---- PAGE EXTRACT
As outlined in Table 2, HCTZ duration showed a significant main effect in the final interaction model. Under low sun exposure, the odds of KC was 14% greater for each additional year of HCTZ use (aOR = 1.14 [95% CI: 1.11, 1.18], p < 0.001). High sun exposure, as well as the HCTZ duration by high sun exposure interaction, showed weaker, non-significant associations with KC. Charlson comorbidity score and age (splined) were significant covariates. Given the variability of KC risk by age, a planned sensitivity analysis followed that was restricted to the 434 adults in the sample who were age 70 years and over. The main effect for HCTZ duration in this older age strata was again a significant predictor of KC (aOR = 1.08 [95% CI: 1.03, 1.12], p = 0.001) and the HCTZ use by high sun exposure interaction was borderline significant (p = 0.086). To better illustrate this association, the predicted probability of KC by HCTZ duration and sun exposure groups is described in Fig. 2.
Model-estimated probability (P) of keratinocyte cancer (KC) by duration of hydrochlorothiazide (HCTZ) use and high vs. low sun exposure in north-central Wisconsin adults age 70 and older (n = 434)
Discussion
To our knowledge, this was the first study to examine the interaction between HCTZ use and individual-level lifetime sun exposure. Consistent with prior studies [27], HCTZ was associated with KC in north-central Wisconsin adults, as each additional year of HCTZ use correlated with a 14% increase in KC risk. The degree to which HCTZ interacted with high sun exposure to further increase KC risk, however, was generally minimal. High lifetime sun exposure in combination with HCTZ duration was not significantly associated with KC in the full sample, but there was a statistically borderline indication of increased KC risk in HCTZ users with high sun exposure in the subset of participants age 70 years or older. This increased risk of HCTZ use in older, high sun exposure adults was rather modest though, perhaps most noticeable in those with over a decade of prior HCTZ use.
Concerns about HCTZ and sun interactions are well founded. High UV exposure has long been known to increase the risk of severe sunburn and skin cancer [9, 10] and, in response to recent evidence from very large observational studies [14, 28, 29], HCTZ labeling in the U.S. now has overt warnings of increased KC risks [30]. KC is fast becoming a disease (primarily) of the elderly [10, 31], likely reflecting accrued exposures to KC risk factors (e.g., sun seeking, ozone depletion) over longer lifetimes [32, 33]. For example, a recently retired 70 year old farmer presenting with KC may have accumulated considerable time on HCTZ while they were also still working long days in the sun. This may not (yet) be the case in younger individuals, even with an otherwise similar risk factor profile. More research is needed in larger prospective samples to disaggregate specific effects of sun exposure time, HCTZ duration, and age of KC development and clinical presentation.
--------
---- EXTRACTED MATERIAL
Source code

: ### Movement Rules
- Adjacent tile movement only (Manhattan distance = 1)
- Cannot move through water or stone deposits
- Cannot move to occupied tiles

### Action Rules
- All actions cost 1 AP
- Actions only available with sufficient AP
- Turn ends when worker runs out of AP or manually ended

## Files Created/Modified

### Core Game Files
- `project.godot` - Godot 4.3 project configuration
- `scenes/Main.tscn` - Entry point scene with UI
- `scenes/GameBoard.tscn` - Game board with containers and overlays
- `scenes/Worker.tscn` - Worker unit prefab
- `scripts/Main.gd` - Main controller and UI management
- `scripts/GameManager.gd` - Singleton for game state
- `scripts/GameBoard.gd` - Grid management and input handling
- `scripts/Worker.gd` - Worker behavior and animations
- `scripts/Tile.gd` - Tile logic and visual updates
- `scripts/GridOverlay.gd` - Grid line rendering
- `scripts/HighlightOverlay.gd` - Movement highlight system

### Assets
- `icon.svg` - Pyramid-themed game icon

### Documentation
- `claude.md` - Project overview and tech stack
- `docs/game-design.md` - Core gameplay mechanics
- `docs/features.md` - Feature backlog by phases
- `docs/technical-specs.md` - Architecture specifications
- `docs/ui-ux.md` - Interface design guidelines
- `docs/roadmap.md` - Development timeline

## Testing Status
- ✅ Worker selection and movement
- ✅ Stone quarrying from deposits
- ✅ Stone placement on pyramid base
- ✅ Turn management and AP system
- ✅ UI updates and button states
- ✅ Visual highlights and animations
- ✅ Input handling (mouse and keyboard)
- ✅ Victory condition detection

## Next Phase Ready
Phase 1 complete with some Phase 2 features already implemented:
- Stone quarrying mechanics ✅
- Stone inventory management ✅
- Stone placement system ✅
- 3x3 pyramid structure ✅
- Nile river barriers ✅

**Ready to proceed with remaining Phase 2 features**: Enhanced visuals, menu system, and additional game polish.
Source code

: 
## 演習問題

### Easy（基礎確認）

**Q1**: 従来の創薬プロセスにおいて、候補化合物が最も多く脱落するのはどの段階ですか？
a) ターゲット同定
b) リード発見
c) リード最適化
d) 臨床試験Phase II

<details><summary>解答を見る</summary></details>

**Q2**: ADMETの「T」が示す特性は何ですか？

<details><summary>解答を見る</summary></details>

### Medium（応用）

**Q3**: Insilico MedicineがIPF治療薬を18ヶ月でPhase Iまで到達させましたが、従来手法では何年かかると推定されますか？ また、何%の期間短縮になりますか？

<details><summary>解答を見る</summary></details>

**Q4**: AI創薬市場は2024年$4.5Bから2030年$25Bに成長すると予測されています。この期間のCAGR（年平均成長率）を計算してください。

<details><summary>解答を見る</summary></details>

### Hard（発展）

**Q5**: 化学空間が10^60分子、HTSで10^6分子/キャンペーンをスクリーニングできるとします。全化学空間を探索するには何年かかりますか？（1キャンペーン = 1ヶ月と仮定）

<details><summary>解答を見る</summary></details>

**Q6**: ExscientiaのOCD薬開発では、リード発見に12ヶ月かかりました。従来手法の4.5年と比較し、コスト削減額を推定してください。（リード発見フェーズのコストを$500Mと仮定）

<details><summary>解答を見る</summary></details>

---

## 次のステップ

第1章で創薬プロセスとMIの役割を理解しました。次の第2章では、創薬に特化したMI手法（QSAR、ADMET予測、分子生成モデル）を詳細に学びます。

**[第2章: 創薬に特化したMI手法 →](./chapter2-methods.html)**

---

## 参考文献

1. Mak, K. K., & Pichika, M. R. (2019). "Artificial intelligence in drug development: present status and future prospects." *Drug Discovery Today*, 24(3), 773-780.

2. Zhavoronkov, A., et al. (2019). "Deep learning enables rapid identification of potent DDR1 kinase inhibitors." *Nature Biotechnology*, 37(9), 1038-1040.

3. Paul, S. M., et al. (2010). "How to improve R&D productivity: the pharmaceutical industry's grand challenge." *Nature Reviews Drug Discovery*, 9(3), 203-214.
--------
WORK REQUEST — List every p-value reported in the page extract on hydrochlorothiazide use and keratinocyte cancer, and give the result each one belongs to.

FINAL ANSWER —
- p < 0.001: the odds of KC rose 14% for each additional year of HCTZ use under low sun exposure (aOR = 1.14) in the full sample.
- p = 0.001: the main effect of HCTZ duration (aOR = 1.08) in the sensitivity analysis restricted to the 434 adults aged 70 and over.
- p = 0.086: the borderline-significant interaction of HCTZ use with high sun exposure in that same group aged 70 and over.